Malgré cela, depuis au moins l’année 2015, l’Itab dépose systématiquement une demande d’autorisation de son usage, estimant que, sans cette dérogation, les agriculteurs bio seraient démunis pour protéger leurs cultures de pommes, de poires, de clémentines ou encore de pomelos, contre les pucerons.

Et ce n’est pas tout : pour 2022, l’Itab a obtenu pas moins de douze dérogations concernant différents produits, notamment le spinosad, dont la toxicité pour les abeilles fait également débat. En 2021, trente dérogations ont été concédées par la DGAL à la filière bio, portant souvent sur les mêmes produits. La raison en est simple : sauf dans les cas exceptionnels où la recherche – et les multinationales de la chimie – ont réussi à apporter une solution aux impasses techniques auxquelles étaient acculés les producteurs agricoles, les problèmes persistent d’une année sur l’autre ! D’où la nécessité de renouveler les dérogations.

Reste à savoir si la CJUE, qui rendra son arrêt d’ici quelques mois, suivra effectivement l’avis de l’avocat général.

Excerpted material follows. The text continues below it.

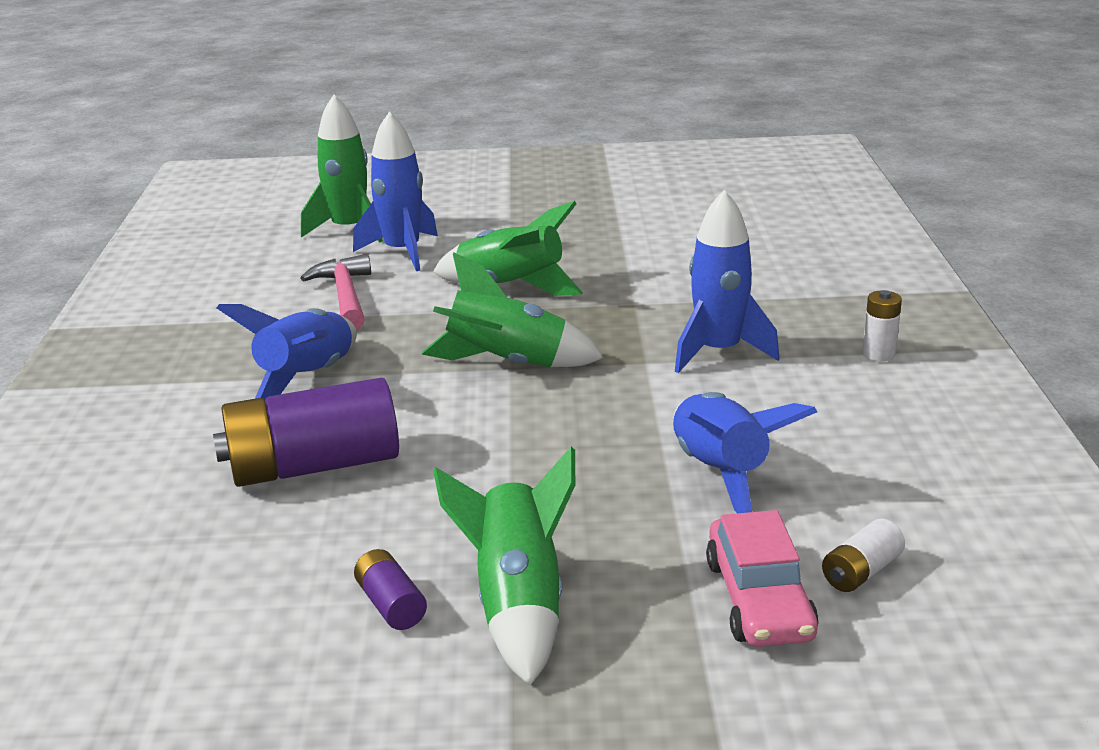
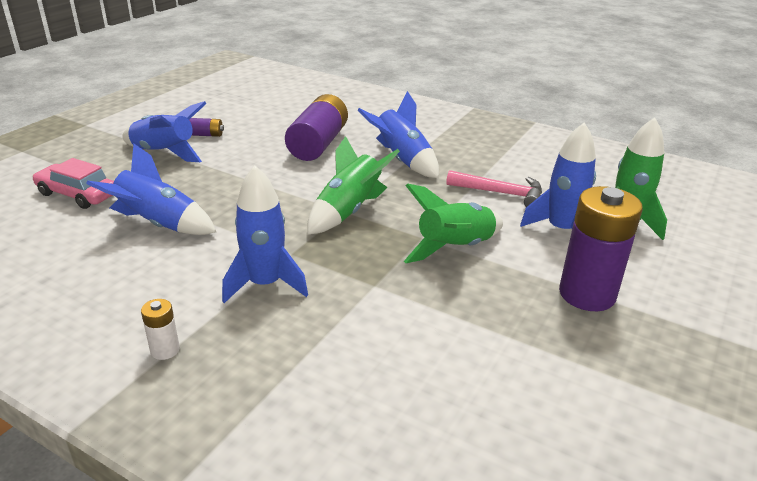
camera: 120 degrees right, 5 degrees up
green rocket [433,447,575,686] -> blue rocket [122,101,207,162]
white battery [822,519,905,592] -> none
none -> purple battery [559,186,643,311]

Si tel est le cas, ainsi que le souhaiterait PAN Europe, l’Itab n’aura donc plus la possibilité de procéder à ces demandes annuelles. Une perspective qui ne constituerait pas vraiment une très bonne nouvelle pour les agriculteurs bio…

Notes

  1. Communiqué de presse de PAN Europe, « EU Advocate General recommends to strongly limit the use of pesticide derogations », 12 septembre 2022.
  2. Conclusions de l’avocate générale Mme Juliane Kokott, présentées le 8 septembre 2022, Affaire C162/21
  3. Christine Y. S. Peng et al., « The effects of azadirachtin on the parasitic mite, Varroa jacobson and its host honey bee (Apis mellifera) », Journal of Apicultural Research, Vol. 39 (3-4) pp. 159-168, Janvier 2000.
  4. Shakti N. Upadhyay et al., « Antifertility Effects of Neem (Azadirachta indica) Oil in Male Rats by Single Intra-Vas Administration : An Alternate Approach to Vasectomy », Journal of Andrology, juillet-août 1993.
  5. M. F. Rahdan et M. K. J. Siddiqui, « Biochemical effects of vepacide (from Azadirachta indica) on Wistar rats during subchronic exposure », Ecotoxicol. Environ. Saf., novembre 2004
  6. Herbert S. Rosenkranz et Gilles Klopman, « An examination of the potential “genotoxic” carcinogenicity of a biopesticide derived from the neem tree », Environ. and Mol. Mutagen., 1995.